▶ [PROBLEM TO SOLVE] Once you reach the line that contains "Receiving YDS, Almond: 54 -> 36", retype it and every line after it exactly, ending with the last line of the entries.
══════
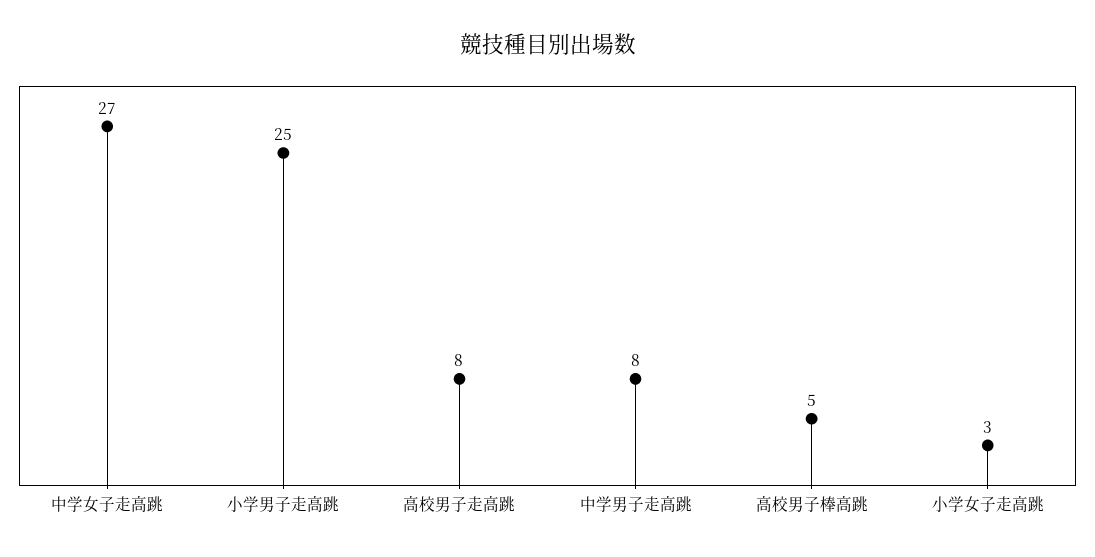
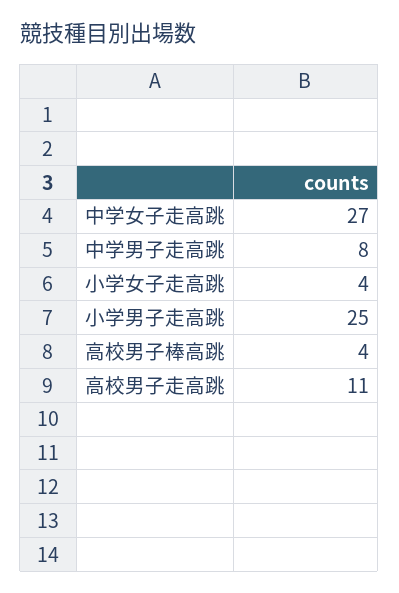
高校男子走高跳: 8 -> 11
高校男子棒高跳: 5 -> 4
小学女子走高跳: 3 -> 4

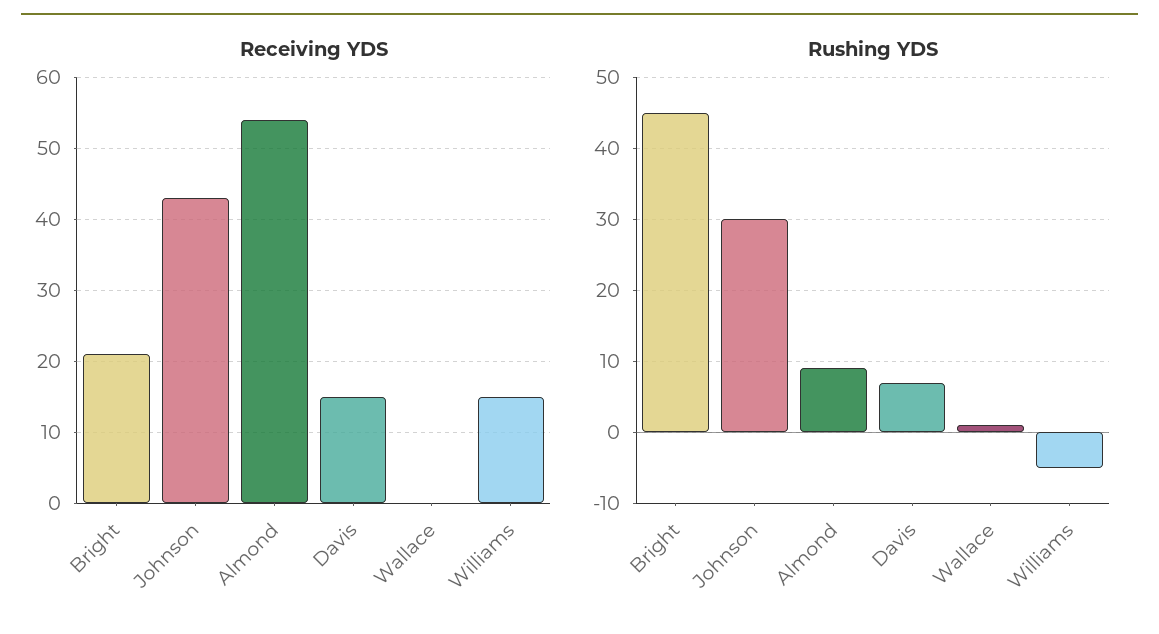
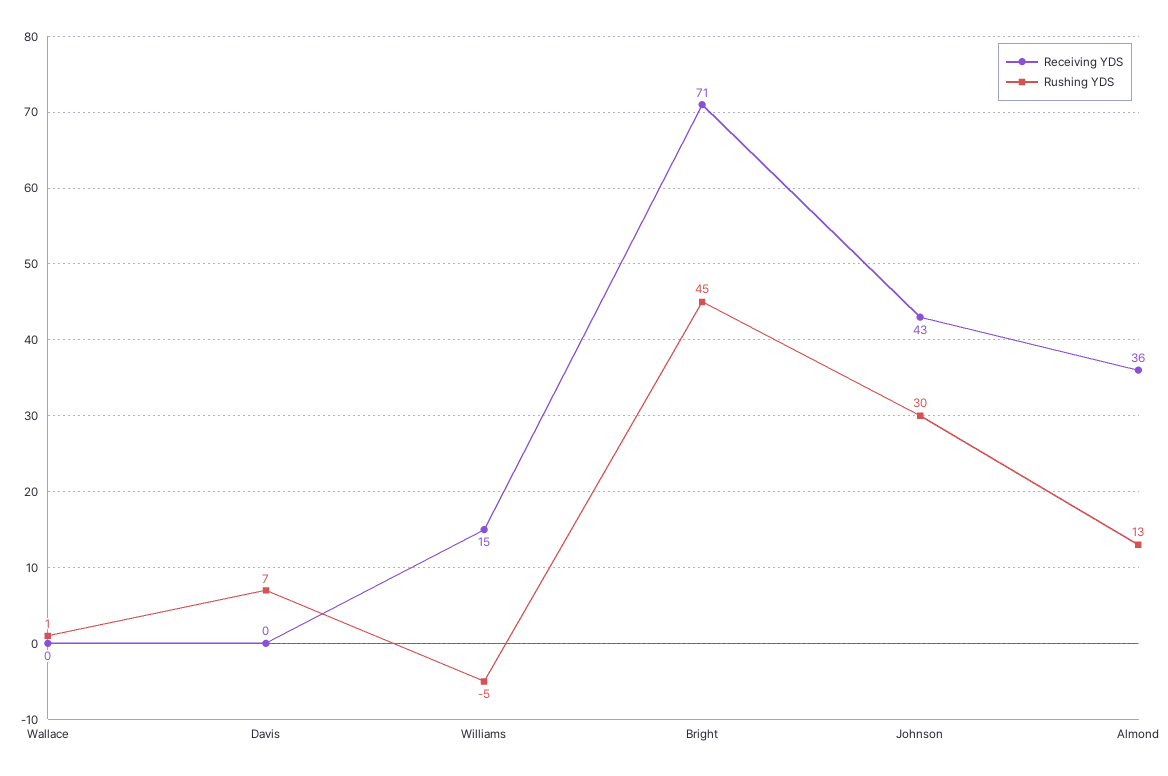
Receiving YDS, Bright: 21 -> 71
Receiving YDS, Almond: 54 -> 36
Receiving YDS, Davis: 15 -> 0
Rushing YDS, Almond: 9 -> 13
══════
▶ [RESPONSE]
Receiving YDS, Almond: 54 -> 36
Receiving YDS, Davis: 15 -> 0
Rushing YDS, Almond: 9 -> 13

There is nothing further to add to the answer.